- _Work task_
Print only the line with "analizar su significado subyacente." and the lines after it, ending with the last line of the material, each exactly as it stands.

____ Data shown

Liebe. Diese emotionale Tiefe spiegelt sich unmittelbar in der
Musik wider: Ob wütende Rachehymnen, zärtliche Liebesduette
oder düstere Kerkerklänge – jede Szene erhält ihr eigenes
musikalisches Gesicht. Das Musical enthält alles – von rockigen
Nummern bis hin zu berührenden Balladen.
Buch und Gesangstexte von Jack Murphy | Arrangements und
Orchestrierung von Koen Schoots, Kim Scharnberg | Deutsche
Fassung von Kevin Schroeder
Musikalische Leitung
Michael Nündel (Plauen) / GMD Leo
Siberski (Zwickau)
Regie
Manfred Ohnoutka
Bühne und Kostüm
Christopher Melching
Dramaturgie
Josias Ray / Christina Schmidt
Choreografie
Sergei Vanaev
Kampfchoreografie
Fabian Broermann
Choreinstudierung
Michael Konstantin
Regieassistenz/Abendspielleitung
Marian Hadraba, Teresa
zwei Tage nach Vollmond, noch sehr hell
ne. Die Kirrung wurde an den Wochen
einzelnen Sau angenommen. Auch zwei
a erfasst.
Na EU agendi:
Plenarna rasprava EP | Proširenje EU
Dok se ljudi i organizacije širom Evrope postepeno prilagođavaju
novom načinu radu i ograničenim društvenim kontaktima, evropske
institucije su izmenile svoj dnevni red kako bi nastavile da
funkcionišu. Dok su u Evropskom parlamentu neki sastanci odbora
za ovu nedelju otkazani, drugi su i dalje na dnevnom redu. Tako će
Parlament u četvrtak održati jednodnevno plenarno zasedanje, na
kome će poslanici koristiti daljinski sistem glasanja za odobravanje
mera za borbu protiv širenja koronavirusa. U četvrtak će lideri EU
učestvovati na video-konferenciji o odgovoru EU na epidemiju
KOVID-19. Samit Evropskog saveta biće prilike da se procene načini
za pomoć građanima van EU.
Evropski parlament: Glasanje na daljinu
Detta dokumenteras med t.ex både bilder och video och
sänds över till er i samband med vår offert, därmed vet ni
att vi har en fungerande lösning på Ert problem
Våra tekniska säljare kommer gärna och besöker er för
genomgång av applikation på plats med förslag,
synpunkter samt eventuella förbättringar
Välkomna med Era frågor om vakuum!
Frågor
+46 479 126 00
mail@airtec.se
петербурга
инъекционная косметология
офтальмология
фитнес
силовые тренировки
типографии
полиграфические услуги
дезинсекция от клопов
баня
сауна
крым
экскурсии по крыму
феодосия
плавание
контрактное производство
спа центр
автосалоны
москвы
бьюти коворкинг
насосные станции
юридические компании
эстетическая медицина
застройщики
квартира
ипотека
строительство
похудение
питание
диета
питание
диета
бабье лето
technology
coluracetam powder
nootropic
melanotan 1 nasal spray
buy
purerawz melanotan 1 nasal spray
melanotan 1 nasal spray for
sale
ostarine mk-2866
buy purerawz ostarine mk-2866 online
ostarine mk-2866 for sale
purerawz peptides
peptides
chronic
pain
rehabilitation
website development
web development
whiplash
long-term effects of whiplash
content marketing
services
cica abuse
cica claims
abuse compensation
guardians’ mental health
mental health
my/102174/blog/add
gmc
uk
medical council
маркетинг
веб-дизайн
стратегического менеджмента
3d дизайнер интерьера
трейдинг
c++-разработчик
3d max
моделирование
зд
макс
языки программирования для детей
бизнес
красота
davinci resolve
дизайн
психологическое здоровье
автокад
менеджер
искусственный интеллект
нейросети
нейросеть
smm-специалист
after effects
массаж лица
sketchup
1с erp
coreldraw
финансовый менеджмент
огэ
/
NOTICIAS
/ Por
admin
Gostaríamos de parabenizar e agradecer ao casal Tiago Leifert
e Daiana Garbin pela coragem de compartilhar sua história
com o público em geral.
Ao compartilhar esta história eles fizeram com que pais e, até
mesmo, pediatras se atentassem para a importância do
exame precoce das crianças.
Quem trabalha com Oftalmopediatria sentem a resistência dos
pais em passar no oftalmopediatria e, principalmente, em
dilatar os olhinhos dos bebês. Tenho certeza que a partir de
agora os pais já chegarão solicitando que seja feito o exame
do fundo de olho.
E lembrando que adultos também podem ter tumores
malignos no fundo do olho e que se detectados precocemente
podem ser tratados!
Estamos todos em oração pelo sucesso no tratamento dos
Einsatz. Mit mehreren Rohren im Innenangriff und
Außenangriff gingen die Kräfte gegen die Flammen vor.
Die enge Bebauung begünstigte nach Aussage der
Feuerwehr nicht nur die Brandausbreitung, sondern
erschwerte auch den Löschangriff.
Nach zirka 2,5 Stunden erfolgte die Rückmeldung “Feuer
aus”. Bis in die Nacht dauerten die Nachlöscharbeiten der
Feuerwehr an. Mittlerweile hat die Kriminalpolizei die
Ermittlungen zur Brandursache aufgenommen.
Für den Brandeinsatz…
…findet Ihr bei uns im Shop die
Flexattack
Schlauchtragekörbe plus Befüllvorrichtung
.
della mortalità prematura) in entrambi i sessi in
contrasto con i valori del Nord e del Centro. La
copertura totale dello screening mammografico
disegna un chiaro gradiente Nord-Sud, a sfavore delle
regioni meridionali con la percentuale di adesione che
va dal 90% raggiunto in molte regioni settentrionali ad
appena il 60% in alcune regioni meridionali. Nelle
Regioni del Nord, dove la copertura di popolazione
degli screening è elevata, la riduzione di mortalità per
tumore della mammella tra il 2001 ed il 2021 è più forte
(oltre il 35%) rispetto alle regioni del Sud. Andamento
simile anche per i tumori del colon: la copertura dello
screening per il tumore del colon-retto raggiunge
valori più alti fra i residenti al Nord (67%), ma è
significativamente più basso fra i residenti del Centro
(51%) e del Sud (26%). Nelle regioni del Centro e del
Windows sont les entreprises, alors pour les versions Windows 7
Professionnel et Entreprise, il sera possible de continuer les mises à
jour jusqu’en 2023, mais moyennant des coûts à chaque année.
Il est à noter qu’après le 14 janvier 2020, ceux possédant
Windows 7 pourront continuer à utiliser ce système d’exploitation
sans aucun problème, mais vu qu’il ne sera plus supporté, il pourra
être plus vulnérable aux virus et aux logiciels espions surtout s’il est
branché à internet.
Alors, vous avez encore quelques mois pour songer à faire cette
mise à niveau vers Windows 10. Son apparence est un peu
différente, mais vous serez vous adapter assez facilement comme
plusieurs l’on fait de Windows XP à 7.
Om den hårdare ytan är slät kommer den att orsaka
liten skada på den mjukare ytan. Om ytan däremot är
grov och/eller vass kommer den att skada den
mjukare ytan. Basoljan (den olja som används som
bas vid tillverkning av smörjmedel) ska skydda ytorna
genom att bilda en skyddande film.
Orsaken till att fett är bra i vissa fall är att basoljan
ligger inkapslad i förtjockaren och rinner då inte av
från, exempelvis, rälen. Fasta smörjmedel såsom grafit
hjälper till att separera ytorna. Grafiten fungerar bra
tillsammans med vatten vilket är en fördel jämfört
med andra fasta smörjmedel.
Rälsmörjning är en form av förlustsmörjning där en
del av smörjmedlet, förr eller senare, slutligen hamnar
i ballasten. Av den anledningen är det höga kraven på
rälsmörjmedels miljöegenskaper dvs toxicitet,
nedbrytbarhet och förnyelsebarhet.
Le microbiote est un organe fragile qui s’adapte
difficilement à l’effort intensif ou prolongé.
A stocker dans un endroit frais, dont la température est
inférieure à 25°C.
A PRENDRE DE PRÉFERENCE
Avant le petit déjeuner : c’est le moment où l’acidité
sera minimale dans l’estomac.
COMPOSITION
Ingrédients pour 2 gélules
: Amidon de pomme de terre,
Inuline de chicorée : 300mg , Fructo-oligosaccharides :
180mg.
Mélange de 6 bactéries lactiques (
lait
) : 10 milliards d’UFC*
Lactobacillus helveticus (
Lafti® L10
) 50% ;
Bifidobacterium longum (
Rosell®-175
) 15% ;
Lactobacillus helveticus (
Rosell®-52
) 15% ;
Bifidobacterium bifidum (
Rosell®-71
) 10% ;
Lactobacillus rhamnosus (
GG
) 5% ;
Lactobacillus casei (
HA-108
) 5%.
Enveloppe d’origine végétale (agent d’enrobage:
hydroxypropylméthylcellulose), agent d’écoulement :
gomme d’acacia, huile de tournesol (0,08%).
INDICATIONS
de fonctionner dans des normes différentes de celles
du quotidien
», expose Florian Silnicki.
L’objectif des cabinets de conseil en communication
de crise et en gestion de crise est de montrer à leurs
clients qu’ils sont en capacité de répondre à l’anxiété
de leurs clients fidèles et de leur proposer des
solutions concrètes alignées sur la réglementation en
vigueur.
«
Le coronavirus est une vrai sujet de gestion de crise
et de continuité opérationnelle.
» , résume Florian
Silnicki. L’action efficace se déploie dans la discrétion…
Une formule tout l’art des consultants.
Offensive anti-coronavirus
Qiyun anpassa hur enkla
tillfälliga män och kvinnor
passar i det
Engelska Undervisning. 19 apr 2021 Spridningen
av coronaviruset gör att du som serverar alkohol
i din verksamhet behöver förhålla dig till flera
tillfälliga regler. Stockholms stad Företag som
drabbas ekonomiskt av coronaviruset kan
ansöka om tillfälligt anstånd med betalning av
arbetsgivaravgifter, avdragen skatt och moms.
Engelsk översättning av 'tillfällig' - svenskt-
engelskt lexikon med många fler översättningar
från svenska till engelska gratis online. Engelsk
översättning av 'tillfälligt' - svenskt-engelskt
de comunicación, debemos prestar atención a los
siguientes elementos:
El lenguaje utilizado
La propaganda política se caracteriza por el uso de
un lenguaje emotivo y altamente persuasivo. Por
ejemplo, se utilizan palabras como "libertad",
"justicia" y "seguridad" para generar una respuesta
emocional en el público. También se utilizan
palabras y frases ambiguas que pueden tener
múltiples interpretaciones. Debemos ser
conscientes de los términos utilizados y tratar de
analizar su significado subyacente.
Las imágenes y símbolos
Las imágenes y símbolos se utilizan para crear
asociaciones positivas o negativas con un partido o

________

- _Answer section_
analizar su significado subyacente.
Las imágenes y símbolos
Las imágenes y símbolos se utilizan para crear
asociaciones positivas o negativas con un partido o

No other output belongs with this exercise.